Take what is arguably the SA’s crown jewel achievement this year: a successful attempt to make the 2024 presidential Election Day a non-instructional day. I fully support this measure, but does the type of change the SA can create come anywhere close to matching the material impact of other activist organizations? Rice Mutual Aid, for example, has collected and distributed tens of thousands of dollars to low-income students. (I should add that, unlike the SA, RMA has accomplished this feat without the public platform of around-the-clock Thresher coverage).

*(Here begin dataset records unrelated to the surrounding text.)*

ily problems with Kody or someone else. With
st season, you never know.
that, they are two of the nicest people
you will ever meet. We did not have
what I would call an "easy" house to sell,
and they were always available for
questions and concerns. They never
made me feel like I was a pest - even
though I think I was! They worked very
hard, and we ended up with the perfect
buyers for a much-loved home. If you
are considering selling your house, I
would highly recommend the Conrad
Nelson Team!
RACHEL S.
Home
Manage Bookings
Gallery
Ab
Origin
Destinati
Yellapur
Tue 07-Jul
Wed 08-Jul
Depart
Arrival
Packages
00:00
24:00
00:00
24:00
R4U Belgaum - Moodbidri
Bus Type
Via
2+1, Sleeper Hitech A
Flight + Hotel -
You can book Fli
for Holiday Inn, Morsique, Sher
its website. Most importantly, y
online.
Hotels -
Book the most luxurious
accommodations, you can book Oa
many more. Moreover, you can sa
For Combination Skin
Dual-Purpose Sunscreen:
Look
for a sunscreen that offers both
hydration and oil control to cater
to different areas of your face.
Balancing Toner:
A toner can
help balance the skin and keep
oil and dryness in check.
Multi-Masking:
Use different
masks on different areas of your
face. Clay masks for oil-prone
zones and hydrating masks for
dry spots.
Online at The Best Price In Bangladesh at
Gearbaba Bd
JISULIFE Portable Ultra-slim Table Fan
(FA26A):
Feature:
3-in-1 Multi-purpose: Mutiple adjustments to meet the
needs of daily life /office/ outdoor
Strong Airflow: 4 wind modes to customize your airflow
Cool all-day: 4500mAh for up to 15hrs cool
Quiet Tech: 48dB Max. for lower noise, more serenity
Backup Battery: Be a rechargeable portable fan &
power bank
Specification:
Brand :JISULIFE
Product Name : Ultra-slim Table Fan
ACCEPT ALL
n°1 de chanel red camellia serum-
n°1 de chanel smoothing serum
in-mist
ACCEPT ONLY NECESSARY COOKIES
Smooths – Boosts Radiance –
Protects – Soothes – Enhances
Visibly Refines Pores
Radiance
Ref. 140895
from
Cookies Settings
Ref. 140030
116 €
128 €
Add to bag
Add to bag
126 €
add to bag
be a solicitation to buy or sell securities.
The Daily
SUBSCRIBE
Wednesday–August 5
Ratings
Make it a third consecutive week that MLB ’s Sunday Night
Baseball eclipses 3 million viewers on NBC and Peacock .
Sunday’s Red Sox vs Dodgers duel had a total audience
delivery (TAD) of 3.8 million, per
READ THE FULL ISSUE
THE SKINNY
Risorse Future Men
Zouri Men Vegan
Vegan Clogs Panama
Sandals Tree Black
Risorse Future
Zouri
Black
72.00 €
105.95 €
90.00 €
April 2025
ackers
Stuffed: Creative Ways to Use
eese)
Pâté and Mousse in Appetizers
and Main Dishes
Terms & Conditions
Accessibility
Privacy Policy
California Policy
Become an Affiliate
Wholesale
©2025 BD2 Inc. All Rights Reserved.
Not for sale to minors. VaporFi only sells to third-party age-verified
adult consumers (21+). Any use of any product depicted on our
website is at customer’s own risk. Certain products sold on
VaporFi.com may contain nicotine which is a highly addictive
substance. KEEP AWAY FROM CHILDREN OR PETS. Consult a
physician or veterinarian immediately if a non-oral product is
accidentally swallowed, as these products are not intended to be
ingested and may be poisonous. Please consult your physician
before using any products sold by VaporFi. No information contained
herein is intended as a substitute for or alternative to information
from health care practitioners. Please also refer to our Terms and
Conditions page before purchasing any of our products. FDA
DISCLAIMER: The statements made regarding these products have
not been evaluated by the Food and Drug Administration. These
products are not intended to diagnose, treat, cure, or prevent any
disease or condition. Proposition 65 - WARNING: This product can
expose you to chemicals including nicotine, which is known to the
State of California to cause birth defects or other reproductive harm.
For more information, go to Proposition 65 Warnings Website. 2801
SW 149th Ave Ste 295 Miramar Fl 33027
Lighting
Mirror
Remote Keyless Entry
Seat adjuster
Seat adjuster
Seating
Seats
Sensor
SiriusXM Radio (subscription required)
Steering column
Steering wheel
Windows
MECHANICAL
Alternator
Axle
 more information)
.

Similarly, there are countless ways to get involved beyond the hedges. While activism for many at Rice starts — and stops — at fruitless voting initiatives (a topic that could take up a whole article by itself), Houston is full of groups engaged in direct action and community organizing. The Houston Tenants Union has helped secure life-changing housing rights victories. The Houston Abolitionist Collective, to name another, builds community safety beyond the prison-industrial complex through educational events and materials, mutual aid, etc.
Yet seemingly everywhere, from residential college emails to the pages of the Thresher, we repeatedly center the SA as the go-to agent of change. This is all the more troubling considering how activist resources are, by and large, zero-sum: every hour devoted to an SA resolution or committee directly trades off with an hour that could have been spent on other endeavors. Not only that, imagine if the spotlight the SA receives was redirected to the wonderful grassroots organizing work being done by activists outside of student government. Such a shift in focus might encourage other students, seeing desires to make an impact become actualized, to join these more meaningful and effective efforts.
If the fundamental goal of activism is to leave our community in a better place than we found it, one of the first steps is determining which mechanisms and institutions can or can’t bring about the changes we want to create. Maybe the SA fizzling out of relevancy isn’t the crisis some claim it to be, but a welcome opportunity to transform activist discourse at Rice. Students losing faith in the SA isn’t some enigmatic phenomenon; it’s the natural progression of an organization whose design was always going to let us down—the natural fire cycle at work, if you will.
It’s time to move on and allocate our activist resources elsewhere. It’s time to embrace a controlled burn.